*** Opening of SUPPLIED PASSAGE ***
To access the nested table you'd have to do something like:
outer_cell = source_document.tables[0].cell(0,2)
nested_table = outer_cell.tables[0]
inner_cell_1 = nested_table.cell(0, 0)
print(inner_cell_1.text)
# ---etc....---
I'm not sure that solves your whole problem, but it strikes me that this is two or more questions in the end, the first being: "Why isn't my table cell showing up?" and the second perhaps being "How do I get an image out of a table cell?" (once you've actually found the cell in question).
For the people who have the same problem, this is the code that helped me solve it:
First I extract the nested cell from the table using the following method:
#staticmethod
def get_nested_cell(table, outer_row, outer_column, inner_row, inner_column):
"""
*** Close of SUPPLIED PASSAGE ***
TASK: Retype a stretch of the forum thread on nested tables: begin at the words "To access the" and stop after "cell in question).". The entries that come next are separate material from the forum thread on nested tables.
*** Opening of DATA SECTION ***
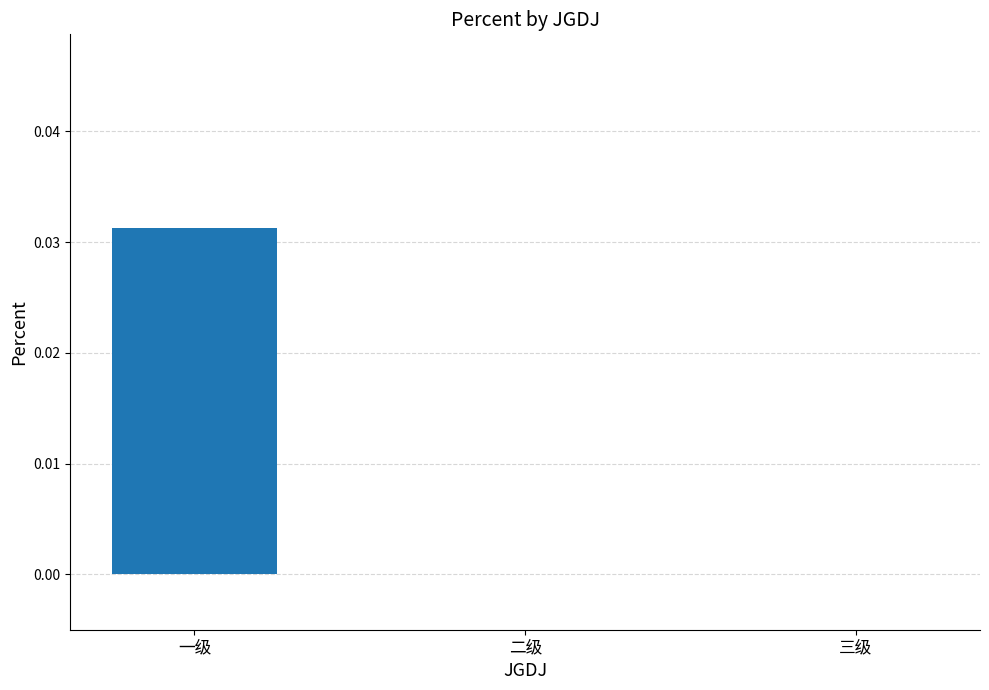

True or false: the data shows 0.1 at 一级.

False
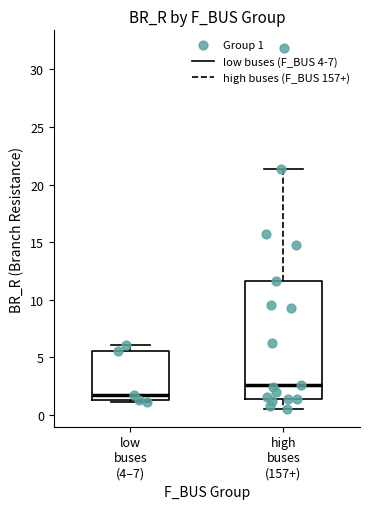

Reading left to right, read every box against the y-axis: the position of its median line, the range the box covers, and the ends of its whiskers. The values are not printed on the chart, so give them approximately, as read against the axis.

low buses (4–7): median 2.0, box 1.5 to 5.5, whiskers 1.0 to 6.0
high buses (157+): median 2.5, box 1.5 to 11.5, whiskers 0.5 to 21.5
*** Close of DATA SECTION ***
ANSWER SECTION:
To access the nested table you'd have to do something like:
outer_cell = source_document.tables[0].cell(0,2)
nested_table = outer_cell.tables[0]
inner_cell_1 = nested_table.cell(0, 0)
print(inner_cell_1.text)
# ---etc....---
I'm not sure that solves your whole problem, but it strikes me that this is two or more questions in the end, the first being: "Why isn't my table cell showing up?" and the second perhaps being "How do I get an image out of a table cell?" (once you've actually found the cell in question).